Man muss ebenfalls noch dazu sagen das sobald sie Auszieht für sie Extrem mehr Kosten aufkommen inkl. die fahrerei zwischen uns um uns zu sehen. Weiter habe ich momentan einfach extrem ein verständnissproblem. Ihr geht es offensichtlich hier gut, sorgenlos und ich mache eine ganze Menge für sie, was muss also passiert sein das sie auf das alles Verzichtet ?
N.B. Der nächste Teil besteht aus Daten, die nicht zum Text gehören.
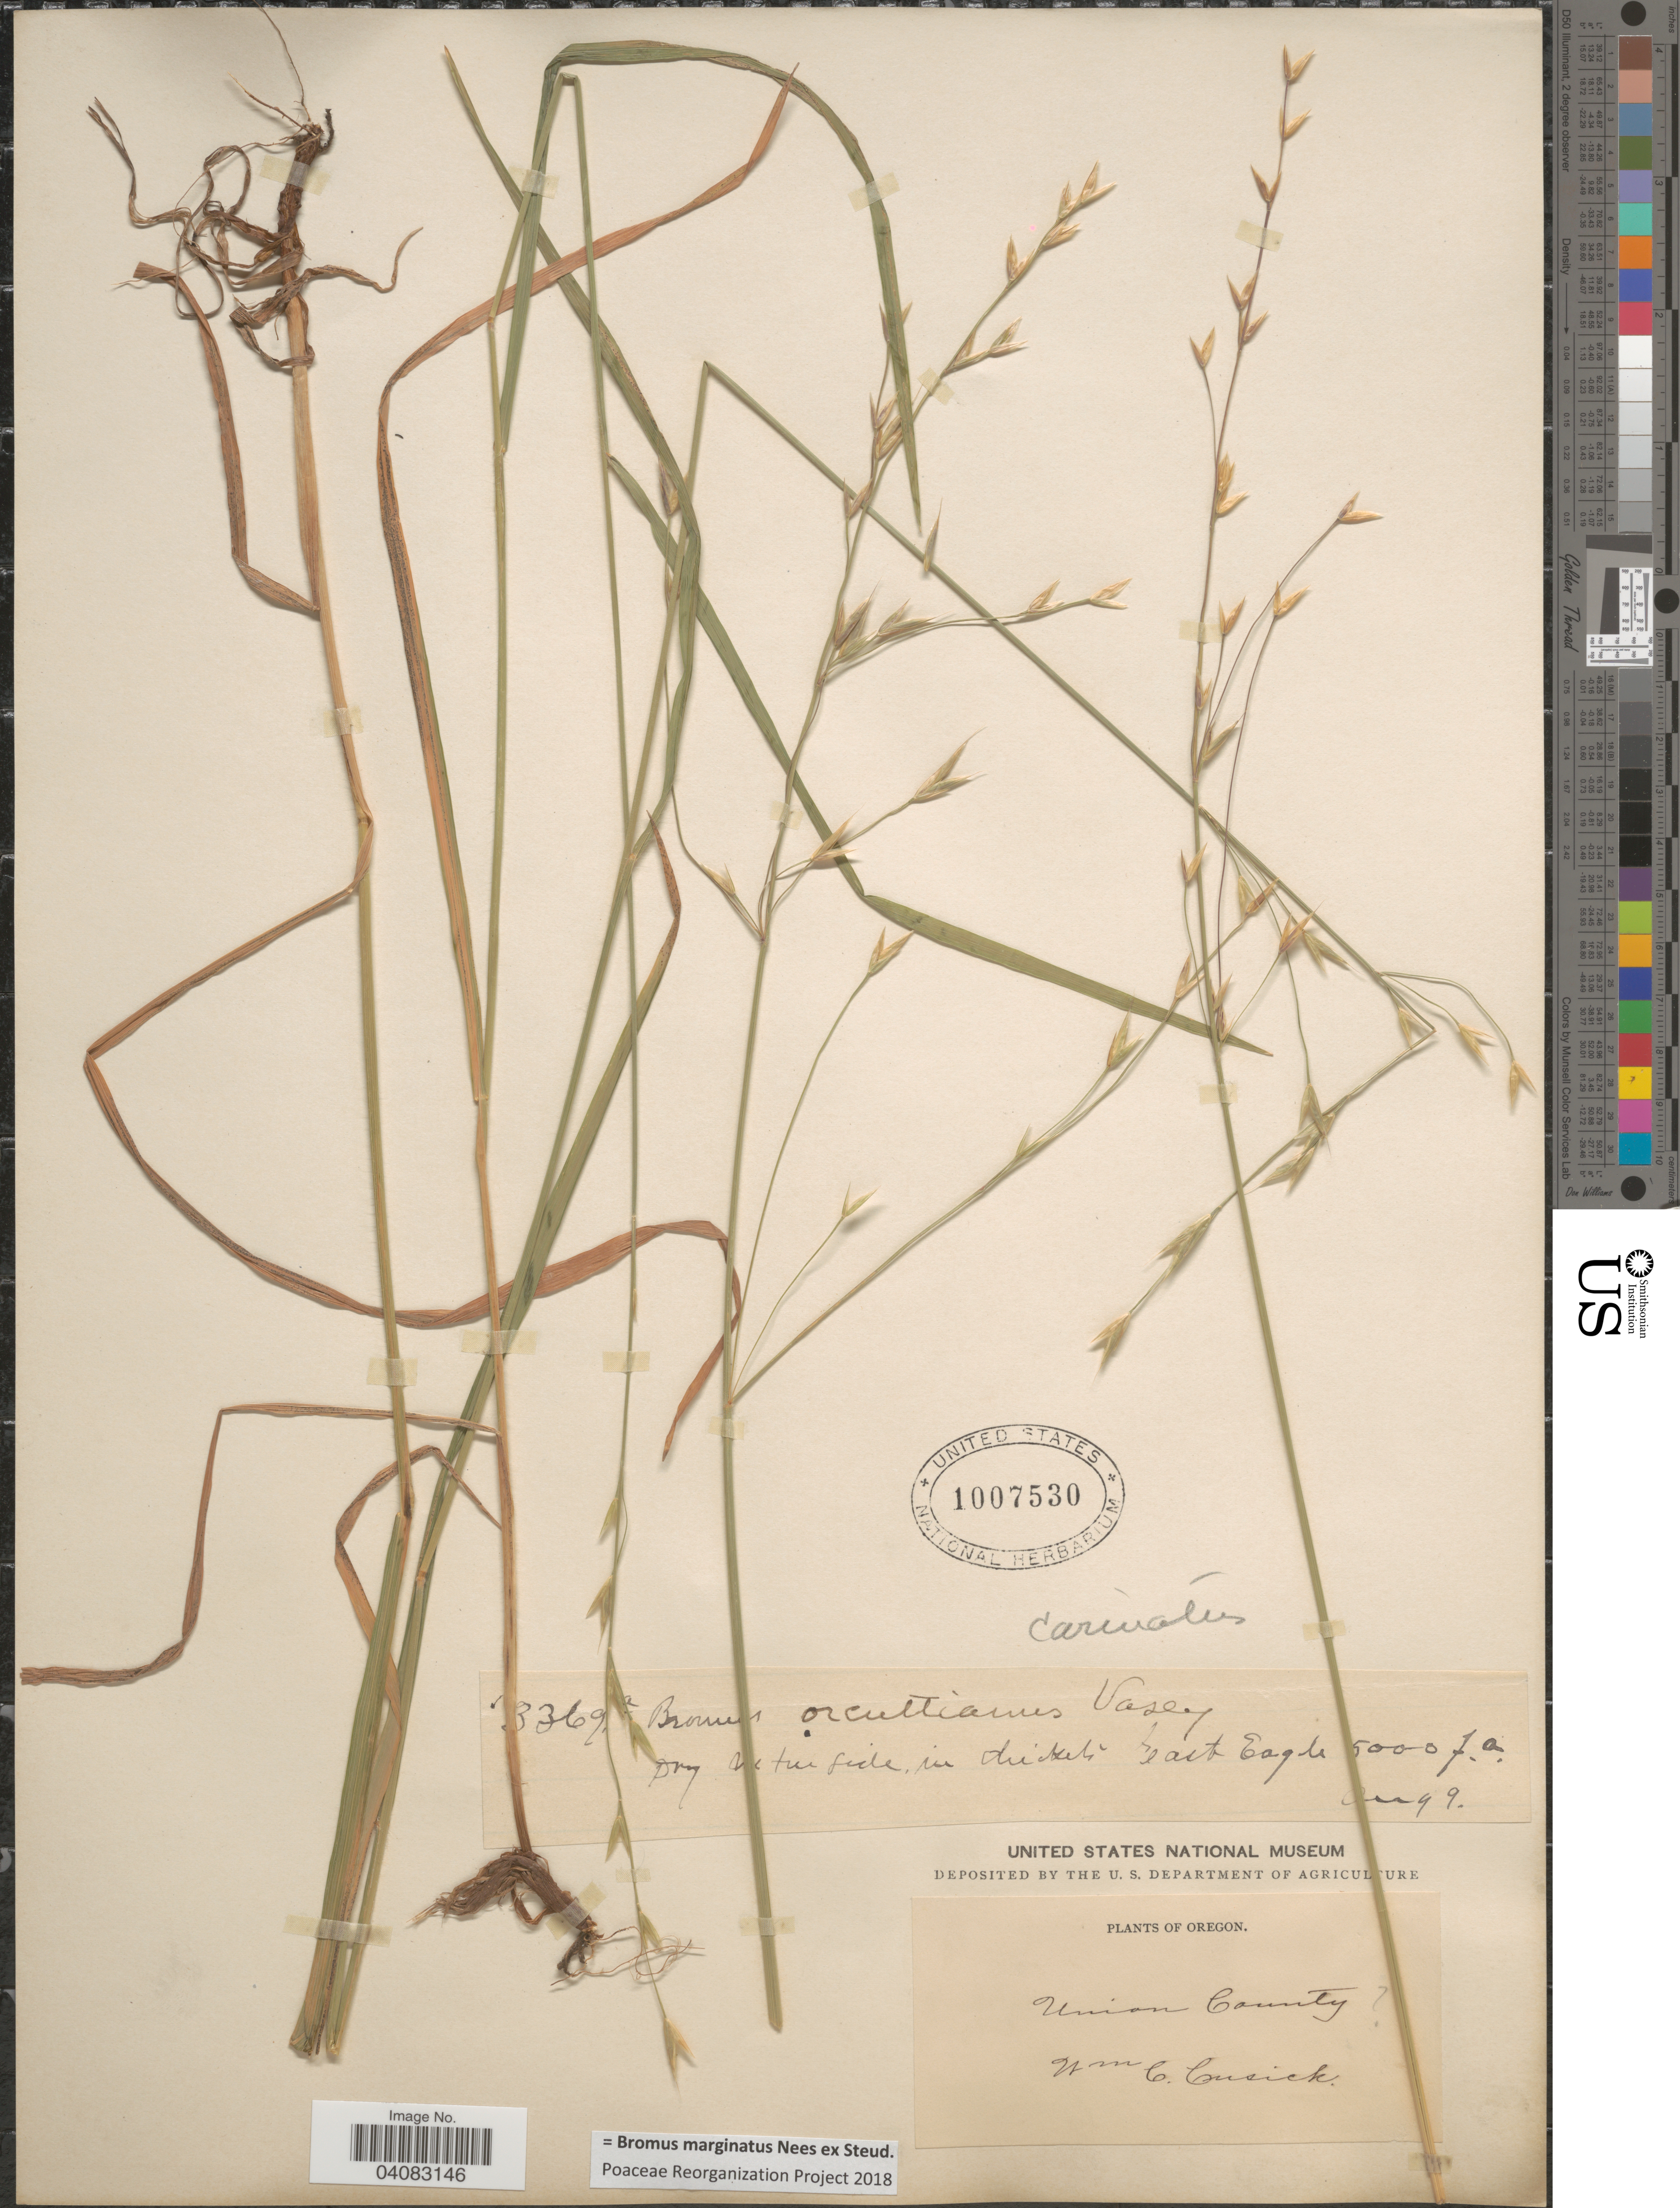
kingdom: Plantae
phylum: Tracheophyta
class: Liliopsida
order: Poales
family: Poaceae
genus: Bromus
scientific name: Bromus marginatus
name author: Nees ex Steud.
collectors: W. C. Cusick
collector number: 3369a*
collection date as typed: Transcribed d/m/y: /8/9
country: United States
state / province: Oregon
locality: East Eagle. Union County.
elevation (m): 1524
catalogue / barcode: US 1007530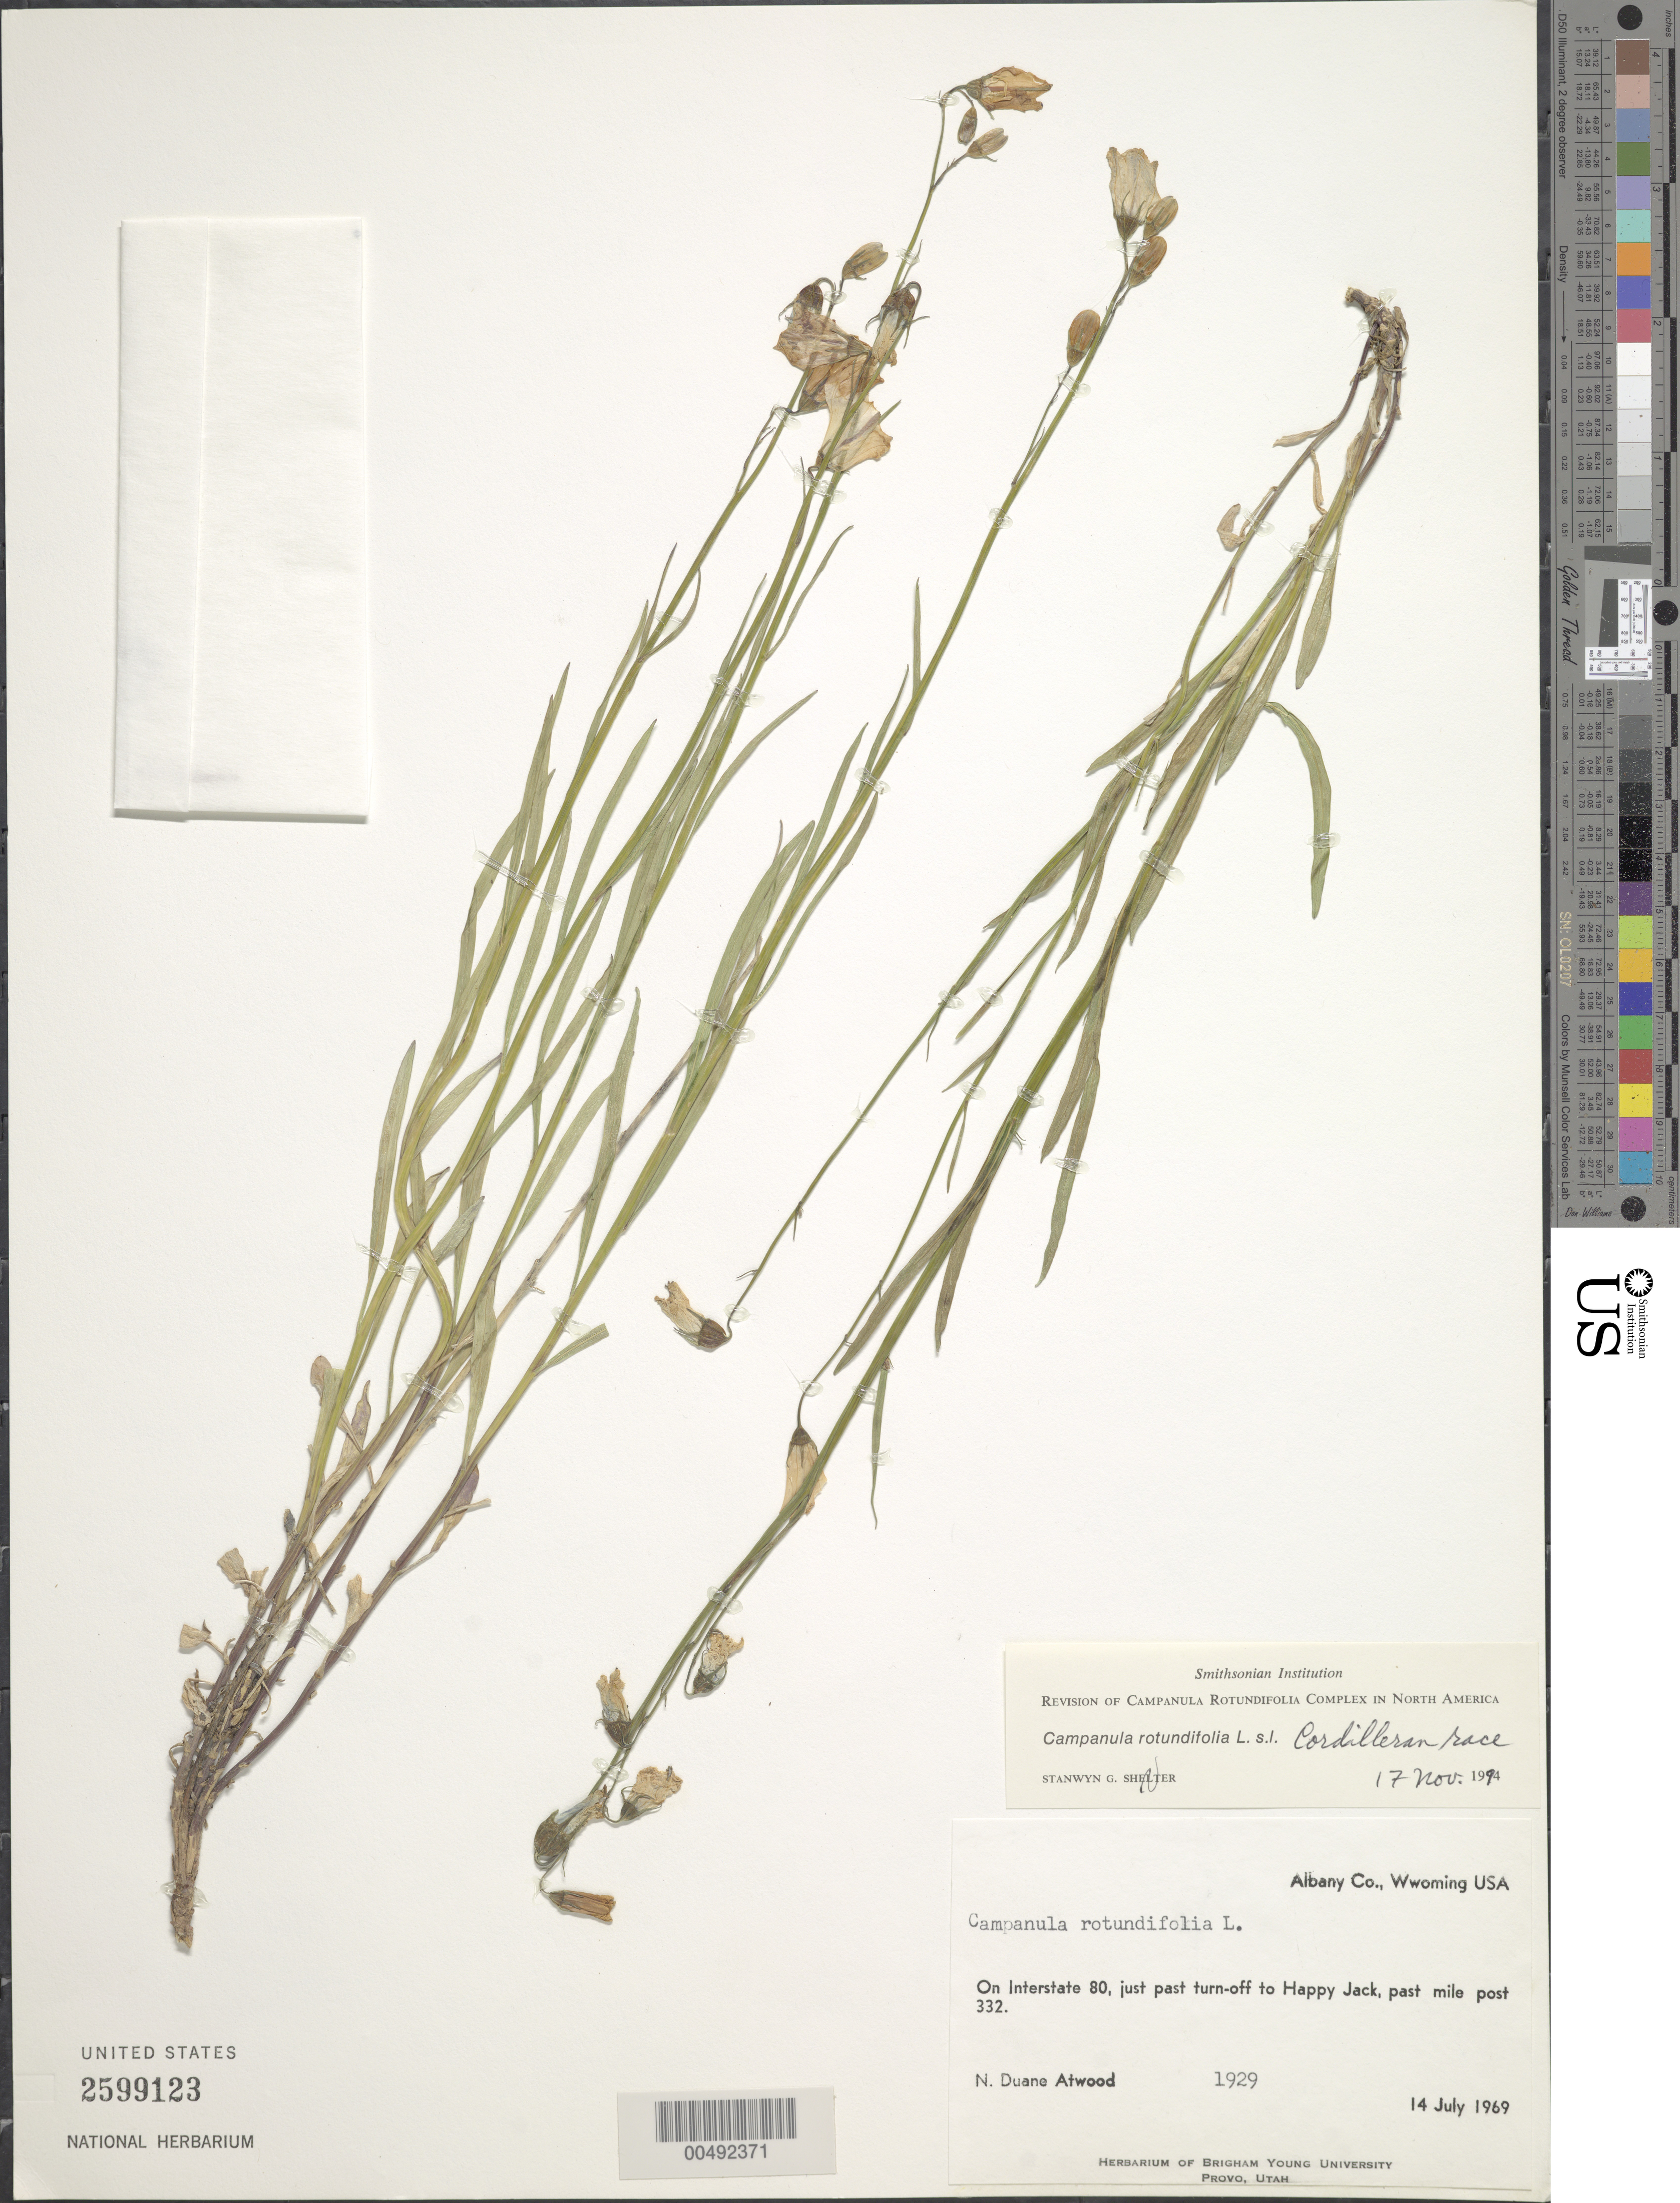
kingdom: Plantae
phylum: Tracheophyta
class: Magnoliopsida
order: Asterales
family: Campanulaceae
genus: Campanula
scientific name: Campanula rotundifolia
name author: L.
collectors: N. Atwood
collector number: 1929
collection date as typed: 14 Jul 1969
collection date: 1969-07-14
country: United States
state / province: Wyoming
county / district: Albany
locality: On Interstate 80, just past the turnoff to Happy Jack, past mile post 332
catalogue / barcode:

Das große Problem ist das für mich (30) eine Zeitspanne von ca. 5 Jahren in die Zukunft betrachtet eine sehr überschaubare Zeit ist. Für sie jedoch sind 5 Jahre in die Zukunft absolut unvorstellbar. Unvorstellbar im Allgemeinen, nicht auf uns bezogen. Ich vermisse an Ihr den Langfristigen gedanken, denn wenn man zusammen den Wunsch hat etwas aufzubauen, dann beginnt man ja doch relativ früh die steine in die richtige Richtung zu legen ?
Sie kann aboslut nicht verstehen wieso ich es so negativ sehe das sie auszieht, denn in Ihren Augen ist es nichts anderes als die Zeit vor der Wohnung und würde an uns nichts ändern. Ich bin jedoch der Meinung das genau dieser Schritt uns zerreißen wird. Denn zu der ganzen Fahrerei die sich ja eh schon Täglich aufgrund des Berufes abspielt auch noch die ganze Fahrerei on Top kommt, damit wir uns sehen. Dann hat sie natürlich sich noch nicht um den Haushalt für sich selbst gekümmert und auch noch nicht gekocht.
Diese ganzen gedanken hätte ich nicht wenn sie 30 Wäre und schon seit 10 Jahren, wie ich, alleine Wohnt, denn so kennt man seinen Tagesablauf und ist komplett "eingeschliffen". Sie weiß noch nicht einmal wie eine Waschmaschine Funktioniert und kochen kann Sie überhaupt nicht da sie Täglich bekocht wurde von ihrer Mutter.
Es ist natürlich für Sie extrem wichtig diese Erfahrungen zu machen, das zu lernen und sich einzuschleifen. Das sehe ich genauso und stehe auch zu dieser Wichtigkeit. Nur eben wäre mein Wunsch es gemeinsam mit Ihr durchzuziehen anstatt das sie sich eine Wohnung und und und ans bein zu binden abschon es bei mir super klappt und Funktioniert. Diese gesamte Situation geht nicht in mein Kopf. Als zusammenfassung, auf der einen Seite fühlt sie sich wohl, richtig sich ein (Möbel, Bilder, Decko, Wandfarbe etc) und auf der anderen seite sagt Sie "Ich will eine eigene Wohnung damit ich meine Schwester zu mir holen kann und auch hin und wieder für mich alleine bin, aber es ändert nichts an uns wir haben uns ja vorher auch sehen können". .
Weiter ärgere ich mich, über mich selbst. Meine anfänglichen erwartungen waren zu hoch und ich auch war auch in gewisser weise Naiv. Nur was soll ich nun machen ? Weiter leben bis der Tag X kommt und schauen was passiert oder vorher die Reissleine ziehen bevor es zu einer Gefühlshöhle wird ?
Lieben Dank für die Zeit und bin auf eure Meinung gespannt.
toll, dass sie nicht noch euren Haushalt als Aufgabe hat. Ernsthaft? Wenn dann gemeinsam.